We’ve been in Vancouver, British Columbia for two days now, and it hasn’t been love at first sight. True, its location is stunning, as you can see below.
But the city is very large, very crowded, and very noisy. In addition, everybody seems to always be doing something: running, bicycling, speed-walking. It’s as if life is happening at a faster pace here than elsewhere. More than once I was reminded of an old documentary called Koyaanisqatsi. Its time-lapse and fast-motion sequences of modern life left quite an impression on me when I first saw in in the mid-80s.
I will say that on the morning of day 3, I’m getting acclimated to Vancouver, and that we’ve progressed from frenemies to acquaintances. Who knows, by the time we leave tomorrow, we may have struck up a friendship.
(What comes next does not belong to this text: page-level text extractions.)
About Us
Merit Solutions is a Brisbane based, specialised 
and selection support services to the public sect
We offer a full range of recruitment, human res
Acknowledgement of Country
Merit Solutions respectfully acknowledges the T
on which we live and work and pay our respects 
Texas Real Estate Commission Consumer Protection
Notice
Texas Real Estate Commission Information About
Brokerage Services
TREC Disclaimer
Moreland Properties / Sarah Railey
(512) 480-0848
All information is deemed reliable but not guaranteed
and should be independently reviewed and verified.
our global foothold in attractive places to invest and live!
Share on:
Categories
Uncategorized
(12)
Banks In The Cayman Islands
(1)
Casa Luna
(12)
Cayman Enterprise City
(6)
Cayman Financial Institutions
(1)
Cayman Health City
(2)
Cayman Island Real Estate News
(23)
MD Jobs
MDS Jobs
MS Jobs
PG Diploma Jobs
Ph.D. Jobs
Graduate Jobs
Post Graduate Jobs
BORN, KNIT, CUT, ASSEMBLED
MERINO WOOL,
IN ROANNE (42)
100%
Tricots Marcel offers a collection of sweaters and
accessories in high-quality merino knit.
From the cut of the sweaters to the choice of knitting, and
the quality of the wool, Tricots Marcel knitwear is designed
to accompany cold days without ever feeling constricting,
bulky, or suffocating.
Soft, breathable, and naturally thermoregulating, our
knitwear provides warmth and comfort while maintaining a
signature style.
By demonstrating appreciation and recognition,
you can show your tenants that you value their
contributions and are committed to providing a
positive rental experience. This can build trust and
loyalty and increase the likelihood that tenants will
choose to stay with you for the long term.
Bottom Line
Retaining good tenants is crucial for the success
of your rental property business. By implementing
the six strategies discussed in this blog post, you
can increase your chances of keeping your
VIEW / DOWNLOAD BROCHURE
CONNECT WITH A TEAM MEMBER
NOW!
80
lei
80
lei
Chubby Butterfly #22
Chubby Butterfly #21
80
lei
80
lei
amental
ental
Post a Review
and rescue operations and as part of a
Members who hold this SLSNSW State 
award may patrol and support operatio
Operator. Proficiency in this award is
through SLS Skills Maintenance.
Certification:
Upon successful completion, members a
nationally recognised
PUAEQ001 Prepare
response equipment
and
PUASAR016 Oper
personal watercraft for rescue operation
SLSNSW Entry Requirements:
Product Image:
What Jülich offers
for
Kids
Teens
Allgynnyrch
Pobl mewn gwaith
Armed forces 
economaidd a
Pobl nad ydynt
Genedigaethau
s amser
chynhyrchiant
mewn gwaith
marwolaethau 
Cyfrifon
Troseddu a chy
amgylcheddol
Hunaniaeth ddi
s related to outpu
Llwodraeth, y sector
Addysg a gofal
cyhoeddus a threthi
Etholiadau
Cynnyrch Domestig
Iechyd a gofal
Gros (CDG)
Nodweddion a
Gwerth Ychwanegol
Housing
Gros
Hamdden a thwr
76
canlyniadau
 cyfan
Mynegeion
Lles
Yesterday we drove to the resort town of Whistler, about two hours north of Vancouver. I’d seen photos of towering mountain peaks and pristine alpine lakes. All of that may be there somewhere, but what we encountered was an extension of the traffic and crowdedness of Vancouver. Whistler Village is dominated by massive upscale lodges completely out of scale given the environment; expensive shops; and stressed-out drivers looking for parking. I felt so uncomfortable there that we left as soon as we arrived.
The most interesting thing of the whole drive to Whistler were the bilingual road signs in English and Squamish. Squamish looks to be a highly complicated language. Just take a look at the sign in the collage above (lower right). The town of Squamish is written as “Sḵwx̱wú7mesh.” Click here to hear it pronounced by a native speaker.
After our less-than-satisfying outing to Whistler I dropped my family off at our apartment on the campus of the University of British Columbia and headed to nearby VanDusen Botanical Garden to find some peace and solitude. In his 2014 book The Pacific Northwest Garden Tour: The 60 Best Gardens to Visit in Oregon, Washington, and British Columbia, Donald Olson calls VanDusen not only “one of the great gardens of the Pacific Northwest” (and the one garden to visit in Vancouver if you only have time for one), but “one of the great gardens of the world.”
I haven’t been to enough gardens internationally to judge the merit of that claim, but I thoroughly enjoyed my visit to VanDusen for several reasons: There were very few people there, and shortly after I arrived it started to drizzle. Feeling raindrops on my skin felt indescribably good. It was warm, around 80°F, and quite humid, but I didn’t mind.
Water lilies in Cypress Pond, VanDusen Botanical Garden
VanDusen is a large garden. I spend a couple of hours walking and I still didn’t see everything. It wasn’t until later that I read it’s spread out over 55 acres (22 hectares).
Living in California and typically drawn to sun-drenched Southern California and Arizona, I’m used to xeric gardens that are wide open. In contrast, VanDusen has many shady areas with dense stands of trees, alternating with expanses of grass and ponds (some of them called “lakes”). Clearly there is no shortage of water here in British Columbia. It took me a while to get used to such an abundance of water-loving greenery.
Cutting garden at VanDusen Botanical Garden
I took many photos, more than enough for a dedicated post. Look forward to a cornucopia of large-leafed plants!
VanDusen Botanical Garden
I should also mention the Visitor Centre. Opened in 2011 and one of only five buildings worldwide that have received LEED Platinum certification (LEED’s highest energy-efficiency and sustainability rating), it is a fluid combination of wood, glass, concrete and metal. Seen from the air, it apparently resembles an orchid. I wish I’d had more time to explore it, but I’d already stayed longer than I thought I would and I had to meet my family for dinner.